書籍⑥ 回想録
平成14年、「同窓会だより」編集委員会が創刊号を発行し
ました。母校創立80周年を記念して中1~15回の卒業生全員に
「在学中の思い出」をメインテーマに原稿を募集し、55人が
寄稿しています。尾崎楠馬校長や小田原勇教頭の思い出、労作
教育、水泳部の活躍、強行軍の遠足や寒稽古、戦争体験などに
関する回想は歴史の貴重な証言です。
関東支部関係者も寄稿しています。第8代の支部長の飯田
貫一氏(中7回)は「見中の五年間は、わが人生の暗黒時代
であった」と書いています。「人格陶冶の教育」と称される
半面、所持品検査などが厳しく「堅苦しい威圧的な空気」と
振り返っています。第10代の支部長の山内惣市氏(中12回)
は学徒動員で死に直面していた時に、死の意義について何度
も尾崎先生に手紙を送ったと回想しています。

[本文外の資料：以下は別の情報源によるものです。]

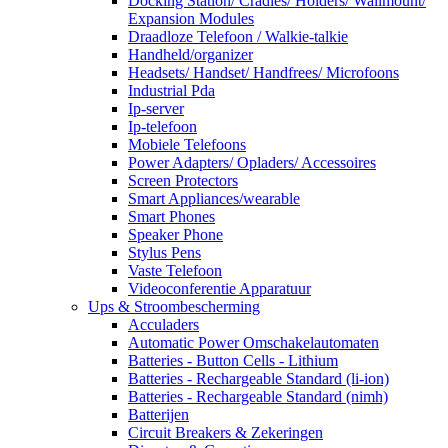
Docking Station/ Cradles/ Holders/ Wallmount/
Expansion Modules
Draadloze Telefoon / Walkie-talkie
Handheld/organizer
Headsets/ Handset/ Handfrees/ Microfoons
Industrial Pda
Ip-server
Ip-telefoon
Mobiele Telefoons
Power Adapters/ Opladers/ Accessoires
Screen Protectors
Smart Appliances/wearable
Smart Phones
Speaker Phone
Stylus Pens
Vaste Telefoon
Videoconferentie Apparatuur
Ups & Stroombescherming
Acculaders
Automatic Power Omschakelautomaten
Batteries - Button Cells - Lithium
Batteries - Rechargeable Standard (li-ion)
Batteries - Rechargeable Standard (nimh)
Batterijen
Circuit Breakers & Zekeringen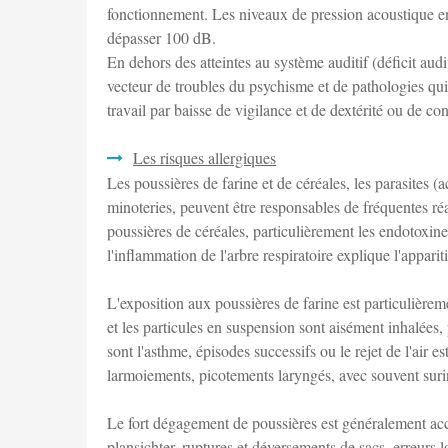
fonctionnement. Les niveaux de pression acoustique en
dépasser 100 dB.
En dehors des atteintes au système auditif (déficit audi
vecteur de troubles du psychisme et de pathologies qui 
travail par baisse de vigilance et de dextérité ou de co
Les risques allergiques
Les poussières de farine et de céréales, les parasites 
minoteries, peuvent être responsables de fréquentes r
poussières de céréales, particulièrement les endotoxine
l'inflammation de l'arbre respiratoire explique l'appari
L'exposition aux poussières de farine est particulièreme
et les particules en suspension sont aisément inhalées,
sont l'asthme, épisodes successifs ou le rejet de l'air es
larmoiements, picotements laryngés, avec souvent surin
Le fort dégagement de poussières est généralement ac
plansichter, ruptures et déversements de sacs, erreurs l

年次委員を長年
務めた奥野山洵一氏(中15回)は素足で過ごした学生生活や
水泳、武道などを通じて「質実剛健の精神、気風」が身につ
いたと感謝の気持ちをつづっています。
平成24年には創立90周年を記念して、第2号が発行されま
した。中16回~高4回の85人が寄稿しています。見中出身者は
学徒勤労動員や東南海地震の回想が多く、高校出身者は新制
高校への移行や男女共学になったことの思い出が目立ちます。
時代の激変を感じさせます。関東支部の第15代の支部長の
高田岩男氏(高2回)は旧制中学から新制中学への複雑な移行
過程を表にして解説し、当時の生徒会活動などを回想しています。